Ternyata, seperti ini, jika orang tua sudah selesai tugasnya mengurus anak-anaknya. Dan, sekarang beliau tinggal sendiri. Anak-anaknya kini tinggal dengan suami di kota. Tanpa mereka tahu, Mbok Sanem di sini mengais rezeki sendiri. Aku semakin sadar, jika semua yang ada akan pergi. Entah itu akan kembali lagi atau tidak.
"Dewi…!" panggil seorang siswa laki-laki dari belakangku.
Aku menoleh ke belakang, aku melihat Faisal sedang mengendarai sepeda motornya. Faisal melambatkan sepeda motornya dan berjalan mengiringiku dan mbok Sanem.
"Kamu kok dengan Mbok Sanem?" tanya Faisal.
"Emmm…aku sekarang tinggal di rumah Mbok Sanem, Sal," jawabku.
"Di rumah Mbok Sanem?" tanya Faisal setengah tidak percaya.
"Iya," jawabku dengan tegas.
"Kok bisa?" tanya Faisal lagi.
"Ceritanya panjang, Sal," ucapku
Faisal mengiringiku yang sedang berjalan hingga masuk ke dalam sekolahan.
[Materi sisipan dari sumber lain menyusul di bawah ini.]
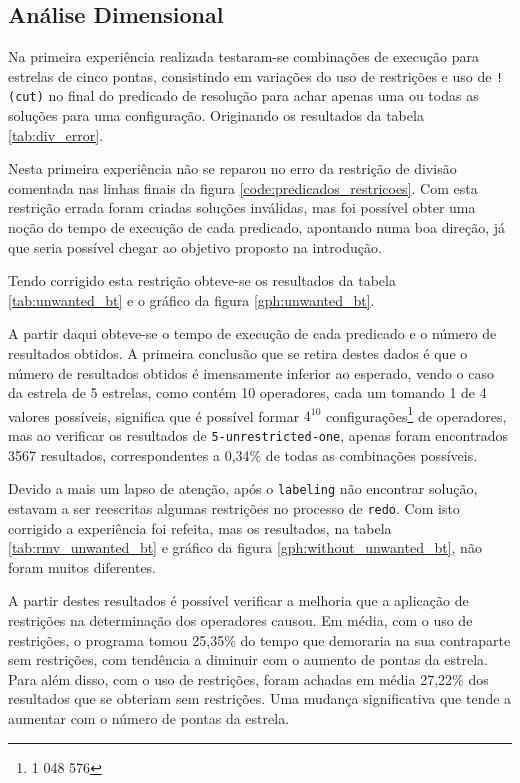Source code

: \subsection{Análise Dimensional}

Na primeira experiência realizada testaram-se combinações de execução para estrelas de cinco pontas, consistindo em variações do uso de restrições e uso de \verb|! (cut)| no final do predicado de resolução para achar apenas uma ou todas as soluções para uma configuração. Originando os resultados da tabela \ref{tab:div_error}.



Nesta primeira experiência não se reparou no erro da restrição de divisão comentada nas linhas finais da figura \ref{code:predicados_restricoes}. Com esta restrição errada foram criadas soluções inválidas, mas foi possível obter uma noção do tempo de execução de cada predicado, apontando numa boa direção, já que seria possível chegar ao objetivo proposto na introdução.

Tendo corrigido esta restrição obteve-se os resultados da tabela \ref{tab:unwanted_bt} e o gráfico da figura \ref{gph:unwanted_bt}.



A partir daqui obteve-se o tempo de execução de cada predicado e o número de resultados obtidos. A primeira conclusão que se retira destes dados é que o número de resultados obtidos é imensamente inferior ao esperado, vendo o caso da estrela de 5 estrelas, como contém 10 operadores, cada um tomando 1 de 4 valores possíveis, significa que é possível formar \(4^{10}\) configurações\footnote{1 048 576} de operadores, mas ao verificar os resultados de \verb|5-unrestricted-one|, apenas foram encontrados 3567 resultados, correspondentes a 0,34\% de todas as combinações possíveis. 

Devido a mais um lapso de atenção, após o \verb|labeling| não encontrar solução, estavam a ser reescritas algumas restrições no processo de \verb|redo|. Com isto corrigido a experiência foi refeita, mas os resultados, na tabela \ref{tab:rmv_unwanted_bt} e gráfico da figura \ref{gph:without_unwanted_bt}, não foram muitos diferentes.

A partir destes resultados é possível verificar a melhoria que a aplicação de restrições na determinação dos operadores causou. Em média, com o uso de restrições, o programa tomou 25,35\% do tempo que demoraria na sua contraparte sem restrições, com tendência a diminuir com o aumento de pontas da estrela. Para além disso, com o uso de restrições, foram achadas em média 27,22\% dos resultados que se obteriam sem restrições. Uma mudança significativa que tende a aumentar com o número de pontas da estrela.

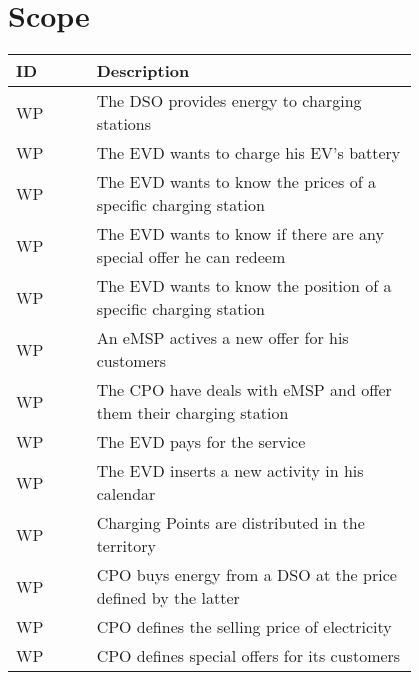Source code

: \section{Scope}
\label{sec:scope}
\setcounter{wp}{1}
\newcommand{\cwp}{\thewp\stepcounter{wp}}
\begin{table}[H]
    \begin{center}
        \begin{tabular}{ |l|p{0.8\linewidth}| }
            \hline
            \textbf{ID} & \textbf{Description}                                               \\
            \hline
            WP\cwp      & The DSO provides energy to charging stations                       \\
            \hline
            WP\cwp      & The EVD wants to charge his EV's battery                           \\
            \hline
            WP\cwp      & The EVD wants to know the prices of a specific charging station    \\
            \hline
            WP\cwp      & The EVD wants to know if there are any special offer he can redeem \\
            \hline
            WP\cwp      & The EVD wants to know the position of a specific charging station  \\
            \hline
            WP\cwp      & An eMSP actives a new offer for his customers                      \\
            \hline
            WP\cwp      & The CPO have deals with eMSP and offer them their charging station \\
            \hline
            WP\cwp      & The EVD pays for the service                                       \\
            \hline
            WP\cwp      & The EVD inserts a new activity in his calendar                     \\
            \hline
            WP\cwp      & Charging Points are distributed in the territory                   \\
            \hline
            WP\cwp      & CPO buys energy from a DSO at the price defined by the latter      \\
            \hline
            WP\cwp      & CPO defines the selling price of electricity                       \\
            \hline
            WP\cwp      & CPO defines special offers for its customers                       \\

\end{tabular}
\end{center}
\end{table}
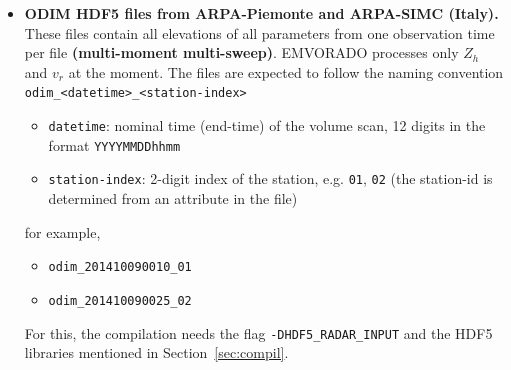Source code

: \documentclass[10pt,a4paper,twoside,headinclude,footinclude,parskip=half]{scrartcl}
\newcommand{\srcform}[1]{\mbox{\texttt{#1}}\xspace}%
\begin{document}
\begin{itemize}
\item \textbf{ODIM HDF5 files from ARPA-Piemonte and ARPA-SIMC (Italy).} These files contain all elevations of all parameters from one observation time
  per file \textbf{(multi-moment multi-sweep)}. EMVORADO processes only $Z_h$ and $v_r$ at the moment. The files are expected to follow the naming convention\\[0.5em]
  \verb|odim_<datetime>_<station-index>|
  \begin{itemize}
  \item \verb|datetime|: nominal time (end-time) of the volume scan, 12 digits in the format \verb|YYYYMMDDhhmm|
  \item \verb|station-index|: 2-digit index of the station, e.g. \verb|01|, \verb|02| (the station-id is determined from an attribute in the file)
  \end{itemize}
  for example,
  \begin{itemize}
  \item \verb|odim_201410090010_01|
  \item \verb|odim_201410090025_02|
  \end{itemize}
  For this, the compilation needs the flag \srcform{-DHDF5_RADAR_INPUT} and the HDF5 libraries mentioned in Section~\ref{sec:compil}.


\end{itemize}
\end{document}
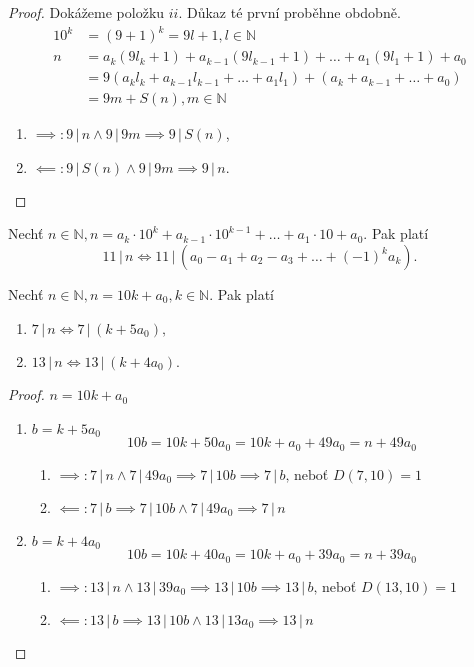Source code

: \begin{proof}
  Dokážeme položku $ii$. Důkaz té první proběhne obdobně.
  \begin{align*}
    10^k & = (9+1)^k = 9l+1, l \in \mathbb N \\
    n & = a_k(9l_k+1)+a_{k-1}(9l_{k-1}+1)+\dots + a_1(9l_1+1)+a_0 \\
      & = 9(a_kl_k+a_{k-1}l_{k-1}+\dots+a_1l_1)+(a_k+a_{k-1}+\dots+a_0) \\
      & = 9m+S(n), m \in \mathbb N
  \end{align*}
  \begin{enumerate}
    \item $\implies: 9 \, | \, n \land 9 \, | \, 9m \implies 9 \, | \, S(n)$,
    \item $\impliedby: 9 \, | \, S(n) \land 9 \, | \, 9m \implies 9 \, | \, n.$ \qedhere
  \end{enumerate}
\end{proof}

\begin{veta}
  Nechť $n\in \mathbb N, n=a_k\cdot 10^k + a_{k-1}\cdot 10^{k-1}+\dots+a_1\cdot 10+ a_0$. Pak platí
  \[
    11 \, | \, n \iff 11 \, | \, (a_0-a_1+a_2-a_3+\dots+(-1)^k a_k).
  \]
\end{veta}

\begin{veta}
  Nechť $n\in \mathbb N, n=10k+a_0,k\in \mathbb N.$ Pak platí
  \begin{enumerate}[$i.$]
    \item $7 \, | \, n \iff 7 \, | \, (k+5a_0),$
    \item $13 \, | \, n \iff 13 \, | \, (k+4a_0) $.
  \end{enumerate}
\end{veta}

\begin{proof}
  $n=10k+a_0$
  \begin{enumerate}[$i.$]
    \item $b=k+5a_0$
      \[
        10b=10k+50a_0=10k+a_0+49a_0=n+49a_0
      \]
      \begin{enumerate}
        \item $\implies: 7 \, | \, n \land 7 \, | \, 49a_0 \implies 7 \, | \, 10b \implies 7 \, | \, b \textrm{, neboť } D(7,10)=1$
        \item $\impliedby: 7 \, | \, b \implies 7 \, | \, 10 b \land 7 \, | \, 49 a_0 \implies 7 \, | \, n$
      \end{enumerate}
    \item $b=k+4a_0$
      \[
        10b=10k+40a_0=10k+a_0+39a_0=n+39a_0
      \]
      \begin{enumerate}
        \item $\implies: 13 \, | \, n \land 13 \, | \, 39a_0 \implies 13 \, | \, 10b \implies 13 \, | \, b \textrm{, neboť } D(13,10)=1$
        \item $\impliedby: 13 \, | \, b \implies  13 \, | \, 10 b \land 13 \, | \, 13a_0 \implies 13 \, | \, n$ \qedhere
      \end{enumerate}
  \end{enumerate}
\end{proof}

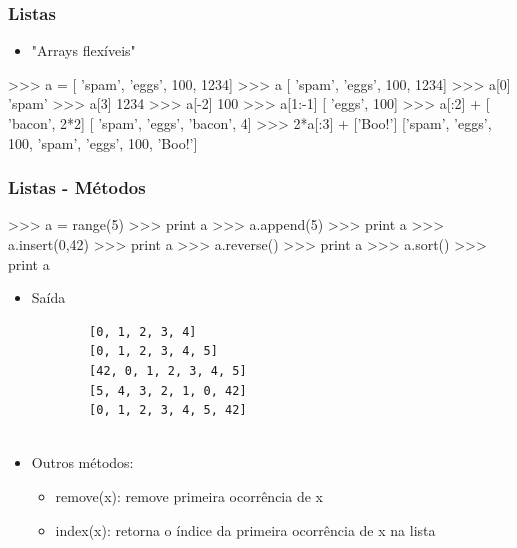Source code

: \documentclass[12pt,t,graphics]{beamer}
\newcommand{\ft}[1]{\frametitle{#1}}
\newcommand{\bi}{\begin{itemize}}
\newcommand{\ei}{\end{itemize}}
\begin{document}

\begin{frame}[fragile]
  \ft{Listas}
  \bi
\item "Arrays flexíveis"
  \ei
  \begin{python}
    >>> a = [ 'spam', 'eggs', 100, 1234]
    >>> a
    [ 'spam', 'eggs', 100, 1234]
    >>> a[0]
    'spam'
    >>> a[3]
    1234
    >>> a[-2]
    100
    >>> a[1:-1]
    [ 'eggs', 100]
    >>> a[:2] + [ 'bacon', 2*2]
    [ 'spam', 'eggs', 'bacon', 4]
    >>> 2*a[:3] + ['Boo!']
    ['spam', 'eggs', 100, 'spam', 'eggs', 100, 'Boo!']		
  \end{python}	
\end{frame}


\begin{frame}[fragile]
  \ft{Listas - Métodos }
  \begin{python}
    >>> a = range(5)
    >>> print a
    >>> a.append(5)
    >>> print a
    >>> a.insert(0,42)
    >>> print a
    >>> a.reverse()
    >>> print a
    >>> a.sort()
    >>> print a	
  \end{python}	
  \bi
\item Saída
  \begin{scriptsize}
\begin{verbatim}
		[0, 1, 2, 3, 4]
		[0, 1, 2, 3, 4, 5]
		[42, 0, 1, 2, 3, 4, 5]
		[5, 4, 3, 2, 1, 0, 42]
		[0, 1, 2, 3, 4, 5, 42]
		
\end{verbatim}
  \end{scriptsize}	
\item Outros métodos:
  \bi
\item remove(x): remove primeira ocorrência de x
\item index(x): retorna o índice da primeira ocorrência de x na lista
  \ei
  \ei	
\end{frame}

\end{document}
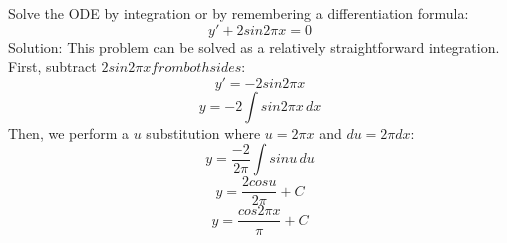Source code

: \documentclass[12pt, letterpaper]{article}
\begin{document}
\setlength\parindent{0pt}
Solve the ODE by integration or by remembering a differentiation formula: 
\[ y' + 2sin2\pi x = 0 \]
Solution:
This problem can be solved as a relatively straightforward integration. First, subtract $2sin2\pi x from both sides:$
\[ y' = -2sin2\pi x \]
\[ y = -2\int{sin2\pi x}\,dx \]
Then, we perform a $u$ substitution where $u = 2\pi x$ and $du = 2\pi dx$:
\[ y = \frac{-2}{2\pi}\int{sinu}\,du \]
\[ y = \frac{2cosu}{2\pi} + C \]
\[ y = \frac{cos2\pi x}{\pi} + C \]
\end{document}
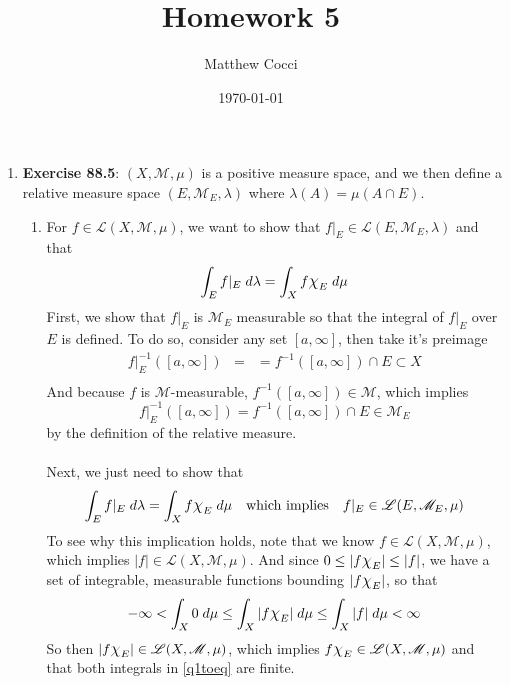 \documentclass[12pt]{article}
\author{Matthew Cocci}
\title{\textbf{Homework 5}}
\date{\today}
\theoremstyle{plain}
\theoremstyle{definition}
\theoremstyle{remark}
\newcommand*{\Chi}{\mbox{\large$\chi$}} %
\begin{document}
\maketitle 

\begin{enumerate} 

\item \textbf{Exercise 88.5}: $(X,\mathscr{M},\mu)$ is a positive measure space, and we then define a relative measure space $(E,\mathscr{M}_E,\lambda)$ where $\lambda(A)=\mu(A\cap E)$.

\begin{enumerate}
\item For $f\in\mathscr{L}(X,\mathscr{M},\mu)$, we want to show that $f|_E \in\mathscr{L}(E,\mathscr{M}_E,\lambda)$ and that
\[
    \int_E f|_E \; d\lambda = \int_X f \Chi_E\; d\mu
\]
First, we show that $f|_E$ is $\mathscr{M}_E$ measurable so that the integral of $f|_E$ over $E$ is defined. To do so, consider any set $[a,\infty]$, then take it's preimage
\begin{align*}
    f|_E^{-1}([a,\infty]) &= 
    &=f^{-1}([a,\infty]) \cap E \subset X\\
\end{align*}
And because $f$ is $\mathscr{M}$-measurable, $f^{-1}([a,\infty])\in \mathscr{M}$, which implies 
\[
    f|_E^{-1}([a,\infty]) = 
    f^{-1}([a,\infty]) \cap E \in \mathscr{M}_E
\]
by the definition of the relative measure. 
\\
\\
Next, we just need to show that 
\begin{equation}
    \label{q1toeq}
    \int_E f|_E \; d\lambda = \int_X f \Chi_E\; d\mu \quad 
    \text{which implies} \quad f|_E \in\mathscr{L}(E,\mathscr{M}_E,\mu)
\end{equation}
To see why this implication holds, note that we know $f\in\mathscr{L}(X,\mathscr{M},\mu)$, which implies $|f|\in\mathscr{L}(X,\mathscr{M},\mu)$. And since $0\leq|f\Chi_{E}|\leq|f|$, we have a set of integrable, measurable functions bounding $|f\Chi_E|$, so that 
\begin{equation}
    -\infty < \int_X 0\;d\mu \leq \int_X |f\Chi_E| \; d\mu \leq \int_X |f| \; d\mu 
    < \infty 
\end{equation}
So then $|f\Chi_E|\in\mathscr{L}(X,\mathscr{M},\mu)$, which implies $f\Chi_E\in\mathscr{L}(X,\mathscr{M},\mu)$ and that both integrals in \ref{q1toeq} are finite.
\\
\\

\end{enumerate}
\end{enumerate}
\end{document}
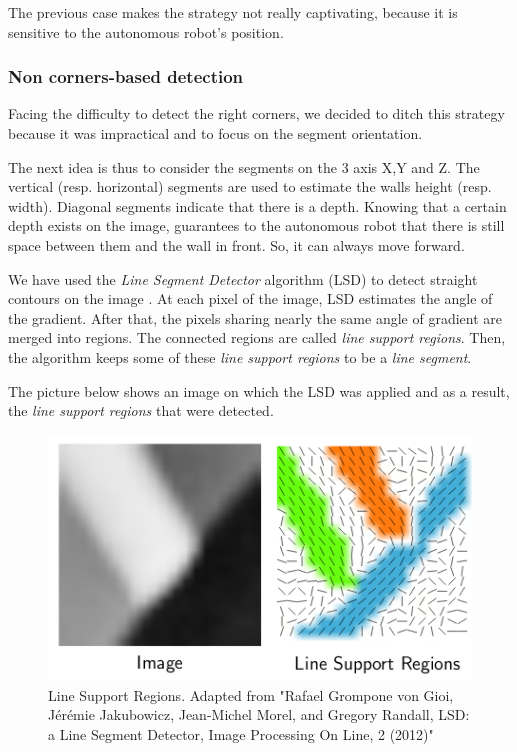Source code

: \documentclass[12pt]{report}
\begin{document}
	
	 The previous case makes the strategy not really captivating, 
because it is sensitive to the autonomous robot's position.
	 
	 \subsubsection{Non corners-based detection}
	
	 Facing the difficulty to detect the right corners, 
we decided to ditch this strategy  because it was impractical and to focus on the segment orientation. 
	 
	 The next idea is thus to consider the segments on the 3 axis X,Y and Z. The vertical (resp. horizontal) 
segments are used to estimate the walls height (resp. width). Diagonal segments indicate that 
there is a depth. Knowing that a certain depth exists on the image, guarantees to the autonomous robot that there is 
still space between them and the wall in front. So, it can always move forward.
	  
	  We have used the \textit{Line Segment Detector} algorithm (LSD) to detect straight contours on the 
image \cite{grompone_von_gioi_lsd:_2012}. At each pixel of the image, LSD estimates the angle of the gradient. After 
that, the pixels sharing nearly the same angle of gradient are merged into regions. The connected regions are called 
\textit{line support regions}. Then, the algorithm keeps some of these \textit{line support regions} to be a 
\textit{line segment}.
	  
	 
	  The picture below shows an image on which the LSD was applied and as a result, the \textit{line support regions} that were detected.
	  	\begin{figure}[H]
	  	\begin{center}
	  		\includegraphics[scale=0.6]{res/lsr.png}
	  		\caption{Line Support Regions. Adapted from "Rafael Grompone von Gioi, Jérémie Jakubowicz, Jean-Michel Morel, and Gregory Randall, LSD: a Line Segment Detector, Image Processing On Line, 2 (2012)" }
	  	\end{center}
	  \end{figure}
  
\end{document}
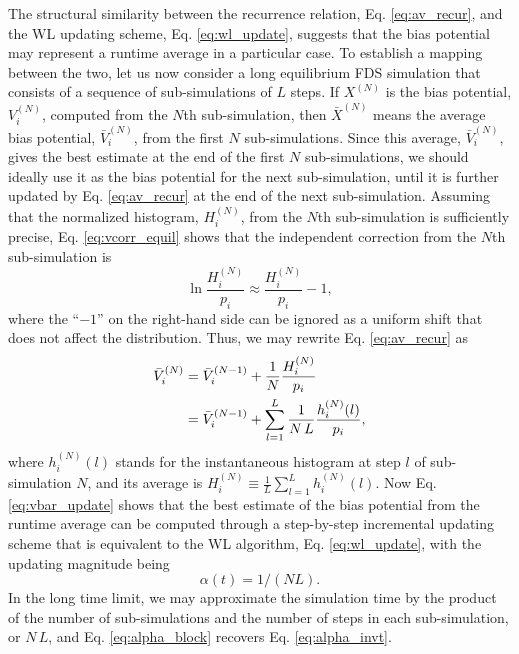 \documentclass[reprint, superscriptaddress, floatfix]{revtex4-1}
\begin{document}
The structural similarity between the recurrence relation,
Eq. \eqref{eq:av_recur},
and the WL updating scheme, Eq. \eqref{eq:wl_update},
suggests that the bias potential may represent
a runtime average in a particular case.
%
To establish a mapping between the two,
let us now consider a long equilibrium FDS simulation
that consists of a sequence of sub-simulations
of $L$ steps.
%
If $X^{(N)}$ is
the bias potential, $V_i^{(N)}$, computed
from the $N$th sub-simulation,
then ${\bar X}^{(N)}$ means the average bias potential,
${\bar V}_i^{(N)}$,
from the first $N$ sub-simulations.
%
Since this average, ${\bar V}_i^{(N)}$,
gives the best estimate at the end of
the first $N$ sub-simulations,
we should ideally use it as the bias potential
for the next sub-simulation,
until it is further updated by Eq. \eqref{eq:av_recur}
at the end of the next sub-simulation.
%
Assuming that the normalized histogram, $H_i^{(N)}$,
from the $N$th sub-simulation is sufficiently precise,
Eq. \eqref{eq:vcorr_equil}
shows that the independent
correction from the $N$th sub-simulation is
%
\begin{equation*}
  \ln \frac{ H_i^{(N)} } { p_i }
  \approx
  \frac{ H_i^{(N)} } { p_i } - 1
  ,
\end{equation*}
%
where the ``$-1$'' on the right-hand side
can be ignored as a uniform shift
that does not affect the distribution.
%
Thus, we may rewrite Eq. \eqref{eq:av_recur} as
\begin{align}
  {\bar V}_i^{(N)}
  &=
  {\bar V}_i^{(N-1)}
  +
  \frac{1}{N} \frac{ H_i^{(N)} }{ p_i }
  \notag
  \\
  &=
  {\bar V}_i^{(N-1)}
  +
  \sum_{l=1}^L \frac{1}{N \, L} \frac{ h_i^{(N)}(l) }{ p_i }
  ,
  \label{eq:vbar_update}
\end{align}
%
where $h_i^{(N)}(l)$ stands for the instantaneous histogram
at step $l$ of sub-simulation $N$,
and its average is
$H_i^{(N)} \equiv \frac{1}{L} \sum_{l=1}^L h_i^{(N)}(l)$.
%
Now Eq. \eqref{eq:vbar_update} shows that the best estimate
of the bias potential from the runtime average can be computed
through a step-by-step incremental updating scheme that is equivalent to
the WL algorithm, Eq. \eqref{eq:wl_update},
with the updating magnitude being
%
\begin{equation}
  \alpha(t) = 1/(NL)
  .
  \label{eq:alpha_block}
\end{equation}
%
In the long time limit,
we may approximate the simulation time
by the product of the number of sub-simulations
and the number of steps in each sub-simulation, or $N \, L$,
%
and Eq. \eqref{eq:alpha_block} recovers Eq. \eqref{eq:alpha_invt}.
\end{document}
Pak Indro si satpam garang menyambutku dengan senyuman ramah. Mungkin karena aku berangkat sekolah sepagi ini. Biasanya aku setiap hari pasti berangkat paling akhir. Itu semua karena angkot yang aku tumpangi kadang lama di pangkalan. Akhirnya aku terlambat dan berdebat dulu dengan Pak Indro kalau mau masuk ke dalam.